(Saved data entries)
▶

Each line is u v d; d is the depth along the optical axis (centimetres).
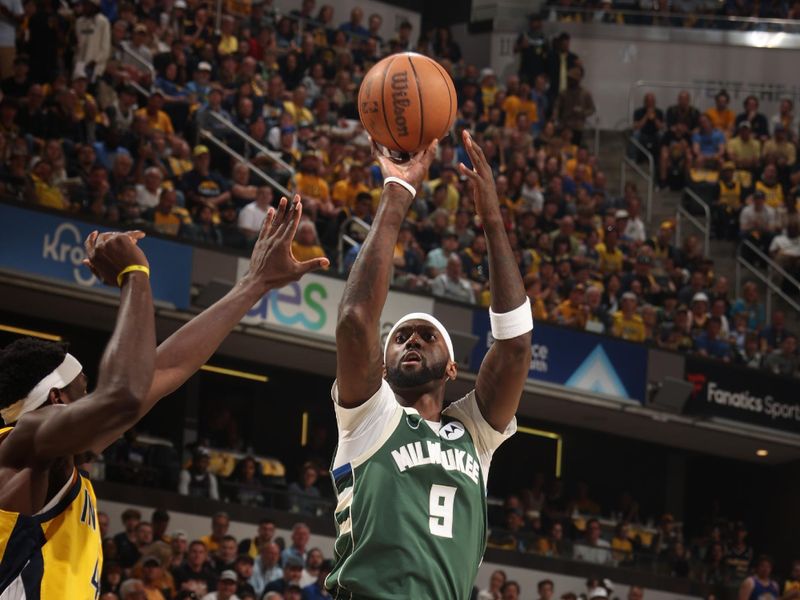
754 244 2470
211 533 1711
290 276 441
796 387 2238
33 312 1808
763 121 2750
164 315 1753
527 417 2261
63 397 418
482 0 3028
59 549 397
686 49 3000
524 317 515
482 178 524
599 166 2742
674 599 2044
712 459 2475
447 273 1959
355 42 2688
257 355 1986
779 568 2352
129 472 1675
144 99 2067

◀
▶

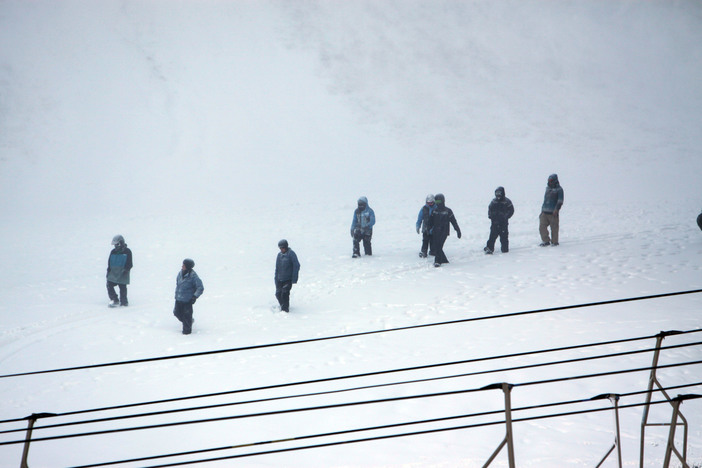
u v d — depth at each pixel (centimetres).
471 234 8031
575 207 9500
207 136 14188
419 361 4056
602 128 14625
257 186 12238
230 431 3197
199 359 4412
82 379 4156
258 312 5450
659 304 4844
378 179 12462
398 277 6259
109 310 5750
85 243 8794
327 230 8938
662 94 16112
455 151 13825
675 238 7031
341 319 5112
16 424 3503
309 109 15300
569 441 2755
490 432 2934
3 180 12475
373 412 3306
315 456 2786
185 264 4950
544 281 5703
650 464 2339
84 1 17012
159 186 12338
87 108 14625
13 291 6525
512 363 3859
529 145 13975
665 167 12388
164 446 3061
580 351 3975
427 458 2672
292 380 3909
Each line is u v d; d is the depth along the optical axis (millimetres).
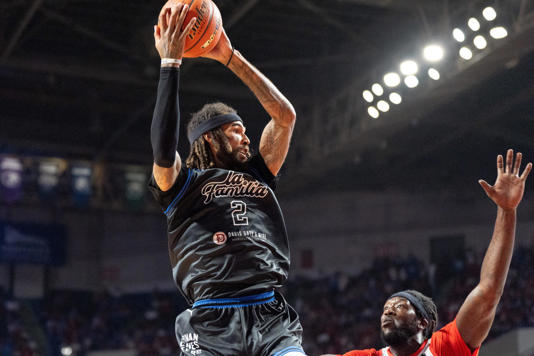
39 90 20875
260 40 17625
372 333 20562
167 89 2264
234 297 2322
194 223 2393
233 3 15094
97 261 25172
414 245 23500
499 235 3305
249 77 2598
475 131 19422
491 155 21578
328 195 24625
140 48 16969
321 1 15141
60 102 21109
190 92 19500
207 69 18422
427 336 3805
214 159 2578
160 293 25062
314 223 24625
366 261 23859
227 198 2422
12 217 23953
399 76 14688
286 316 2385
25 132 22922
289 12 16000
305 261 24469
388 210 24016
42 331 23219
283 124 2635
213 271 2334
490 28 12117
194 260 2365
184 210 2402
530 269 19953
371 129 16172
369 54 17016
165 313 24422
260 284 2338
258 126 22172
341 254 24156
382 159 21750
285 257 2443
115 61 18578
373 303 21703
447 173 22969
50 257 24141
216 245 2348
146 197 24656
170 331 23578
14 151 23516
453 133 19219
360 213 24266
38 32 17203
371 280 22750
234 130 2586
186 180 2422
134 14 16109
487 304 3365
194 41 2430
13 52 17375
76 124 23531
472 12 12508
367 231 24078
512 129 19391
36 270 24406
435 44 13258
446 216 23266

◀

### What is being asked
Exact copy, pictures excluded: every line above from the one containing "optical axis (centimetres)." to the one containing "144 99 2067", inclusive, and nothing more.

### Expected output
Each line is u v d; d is the depth along the optical axis (centimetres).
754 244 2470
211 533 1711
290 276 441
796 387 2238
33 312 1808
763 121 2750
164 315 1753
527 417 2261
63 397 418
482 0 3028
59 549 397
686 49 3000
524 317 515
482 178 524
599 166 2742
674 599 2044
712 459 2475
447 273 1959
355 42 2688
257 355 1986
779 568 2352
129 472 1675
144 99 2067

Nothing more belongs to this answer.